“Naturalizing the Digital”
“Sculpture’s prerogative is to confront us with the fact of our material, physical, bodily reality, making that fact available to thought and feeling — and making it sociable, an open secret shared with others in a common space.” Peter Schjeldahl
We modern humans are inclined to rationalize and digitize our environment. We delineate boundaries, build boxes, and design grids. Even our language can be viewed as a way of capturing ideas and feelings into discreet packages of information that are words.
Nature, on the other hand, has no such discreet boundaries. It is clearly Analogue. Its language consists of forces, processes, and materials. Discreet objects grow or crystallize from the energy of the universe.
Art can be viewed as the thing that reaches back from our rational constructions to bring meaning to our place in the natural world. Writers, poets, and musicians create analogue like flows of words to remind us of our true nature. Makers also reconfigure discreet materials into analogue expressions that resonate with our connection to the world.
I try to make sculptures that appear as if they grew from the interaction of natural forces and human intention.

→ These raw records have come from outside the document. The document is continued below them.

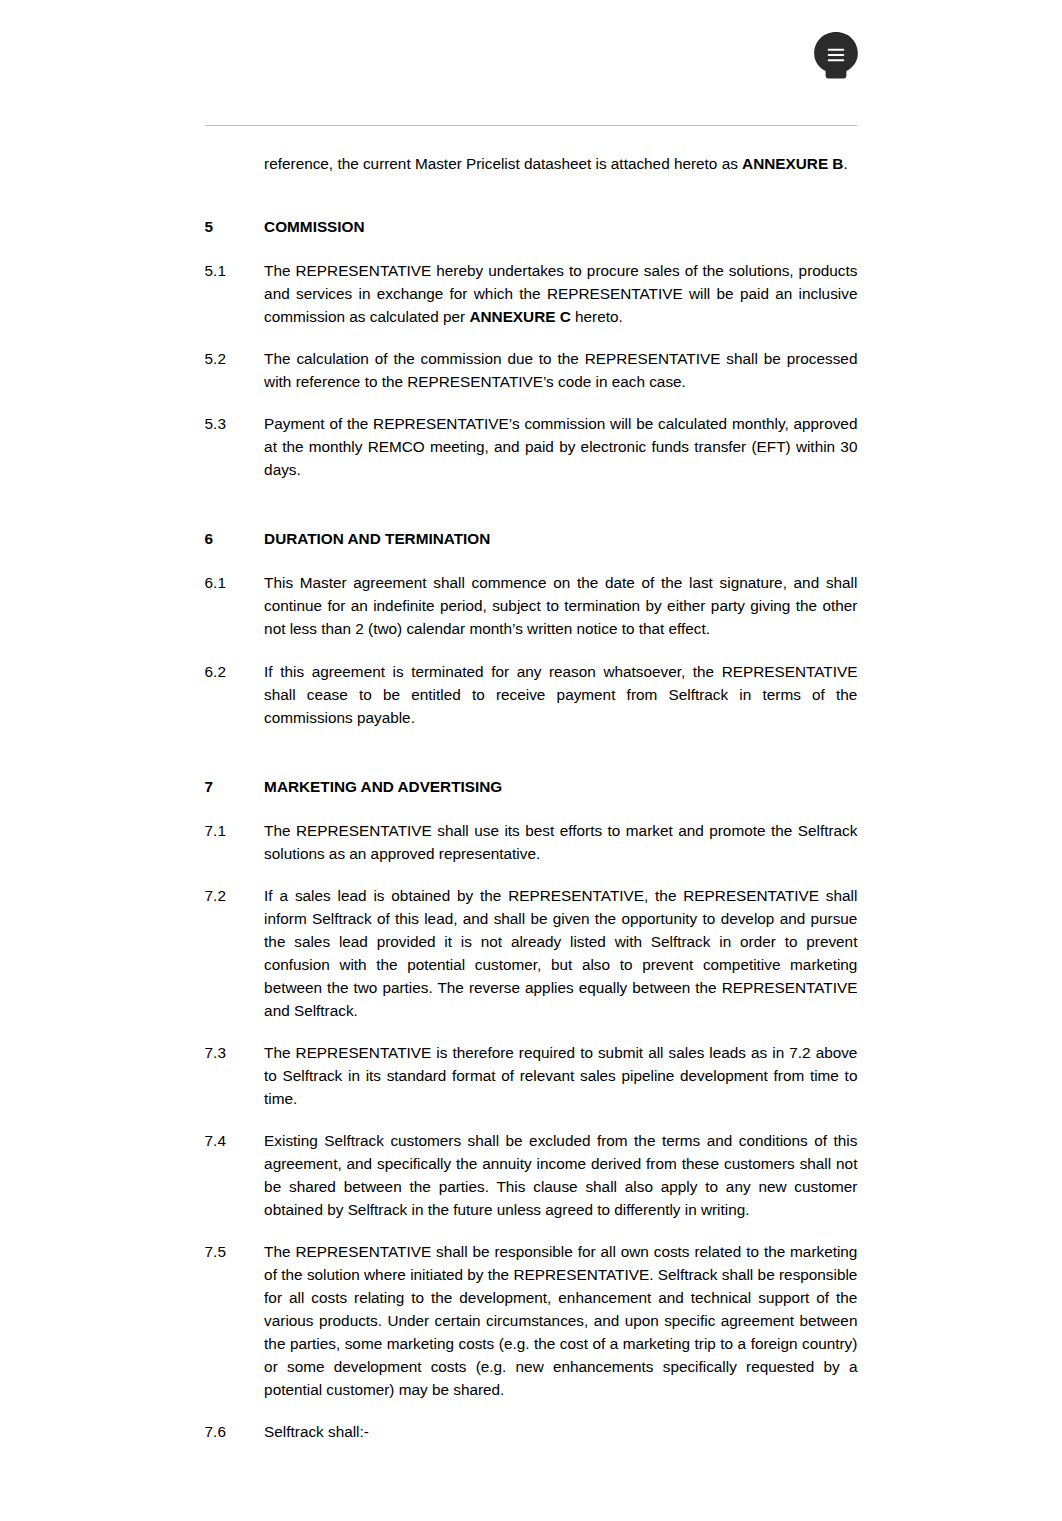reference, the current Master Pricelist datasheet is attached hereto as ANNEXURE B.
5 COMMISSION
5.1 The REPRESENTATIVE hereby undertakes to procure sales of the solutions, products and services in exchange for which the REPRESENTATIVE will be paid an inclusive commission as calculated per ANNEXURE C hereto.
5.2 The calculation of the commission due to the REPRESENTATIVE shall be processed with reference to the REPRESENTATIVE’s code in each case.
5.3 Payment of the REPRESENTATIVE’s commission will be calculated monthly, approved at the monthly REMCO meeting, and paid by electronic funds transfer (EFT) within 30 days.
6 DURATION AND TERMINATION
6.1 This Master agreement shall commence on the date of the last signature, and shall continue for an indefinite period, subject to termination by either party giving the other not less than 2 (two) calendar month’s written notice to that effect.
6.2 If this agreement is terminated for any reason whatsoever, the REPRESENTATIVE shall cease to be entitled to receive payment from Selftrack in terms of the commissions payable.
7 MARKETING AND ADVERTISING
7.1 The REPRESENTATIVE shall use its best efforts to market and promote the Selftrack solutions as an approved representative.
7.2 If a sales lead is obtained by the REPRESENTATIVE, the REPRESENTATIVE shall inform Selftrack of this lead, and shall be given the opportunity to develop and pursue the sales lead provided it is not already listed with Selftrack in order to prevent confusion with the potential customer, but also to prevent competitive marketing between the two parties. The reverse applies equally between the REPRESENTATIVE and Selftrack.
7.3 The REPRESENTATIVE is therefore required to submit all sales leads as in 7.2 above to Selftrack in its standard format of relevant sales pipeline development from time to time.
7.4 Existing Selftrack customers shall be excluded from the terms and conditions of this agreement, and specifically the annuity income derived from these customers shall not be shared between the parties. This clause shall also apply to any new customer obtained by Selftrack in the future unless agreed to differently in writing.
7.5 The REPRESENTATIVE shall be responsible for all own costs related to the marketing of the solution where initiated by the REPRESENTATIVE. Selftrack shall be responsible for all costs relating to the development, enhancement and technical support of the various products. Under certain circumstances, and upon specific agreement between the parties, some marketing costs (e.g. the cost of a marketing trip to a foreign country) or some development costs (e.g. new enhancements specifically requested by a potential customer) may be shared.
7.6 Selftrack shall:-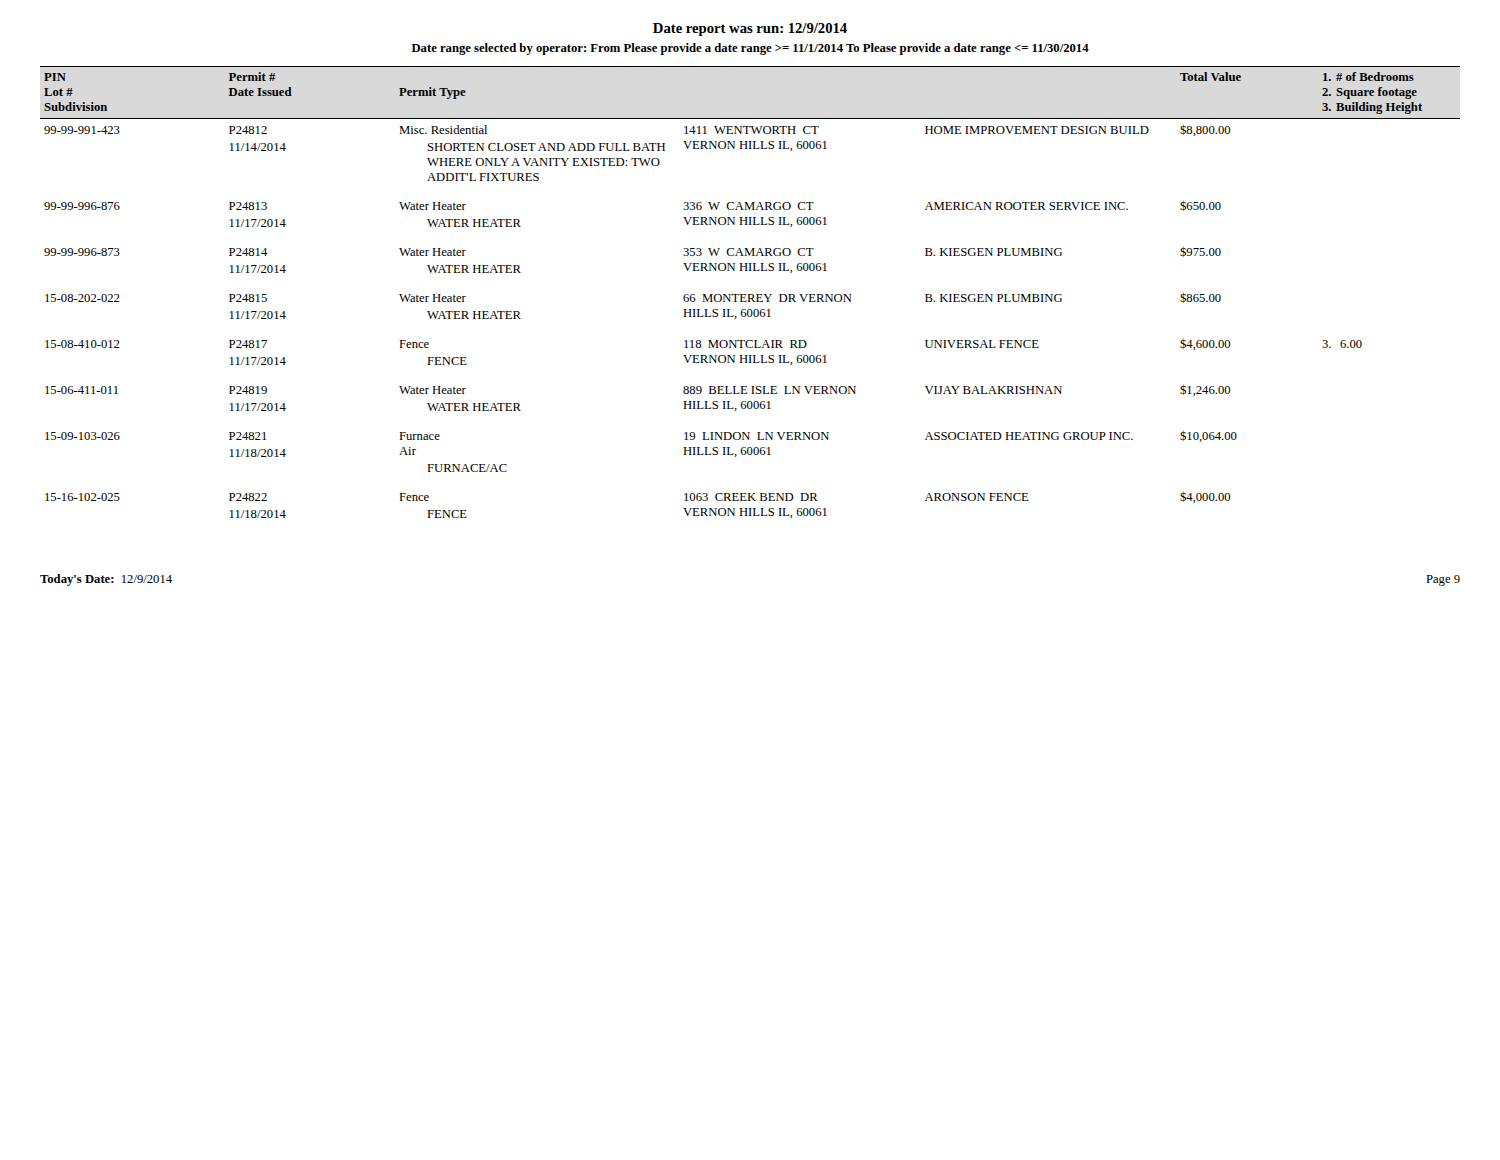Date report was run: 12/9/2014
Date range selected by operator: From Please provide a date range >= 11/1/2014 To Please provide a date range <= 11/30/2014
| PIN Lot # Subdivision | Permit # Date Issued | Permit Type | | | Total Value | 1. # of Bedrooms 2. Square footage 3. Building Height |
| --- | --- | --- | --- | --- | --- | --- |
| 99-99-991-423 | P24812 11/14/2014 | Misc. Residential SHORTEN CLOSET AND ADD FULL BATH WHERE ONLY A VANITY EXISTED: TWO ADDIT'L FIXTURES | 1411 WENTWORTH CT VERNON HILLS IL, 60061 | HOME IMPROVEMENT DESIGN BUILD | $8,800.00 | |
| 99-99-996-876 | P24813 11/17/2014 | Water Heater WATER HEATER | 336 W CAMARGO CT VERNON HILLS IL, 60061 | AMERICAN ROOTER SERVICE INC. | $650.00 | |
| 99-99-996-873 | P24814 11/17/2014 | Water Heater WATER HEATER | 353 W CAMARGO CT VERNON HILLS IL, 60061 | B. KIESGEN PLUMBING | $975.00 | |
| 15-08-202-022 | P24815 11/17/2014 | Water Heater WATER HEATER | 66 MONTEREY DR VERNON HILLS IL, 60061 | B. KIESGEN PLUMBING | $865.00 | |
| 15-08-410-012 | P24817 11/17/2014 | Fence FENCE | 118 MONTCLAIR RD VERNON HILLS IL, 60061 | UNIVERSAL FENCE | $4,600.00 | 3. 6.00 |
| 15-06-411-011 | P24819 11/17/2014 | Water Heater WATER HEATER | 889 BELLE ISLE LN VERNON HILLS IL, 60061 | VIJAY BALAKRISHNAN | $1,246.00 | |
| 15-09-103-026 | P24821 11/18/2014 | Furnace Air FURNACE/AC | 19 LINDON LN VERNON HILLS IL, 60061 | ASSOCIATED HEATING GROUP INC. | $10,064.00 | |
| 15-16-102-025 | P24822 11/18/2014 | Fence FENCE | 1063 CREEK BEND DR VERNON HILLS IL, 60061 | ARONSON FENCE | $4,000.00 | |
Today's Date: 12/9/2014 Page 9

The sculptures exploit the physicality of form and materials to confront the viewer with their connection to the natural world. They also encourage the viewer to experience preverbal feelings about growth processes and to consider ideas of origin and potential. As our evolution, through the advent of digital and virtual technology grows, I find myself compelled to emphasize the importance of our natural and physical environments.
While I continue to explore and utilize digital processes, I do it with the express goal to underscore the physical and analogue characteristics of existence.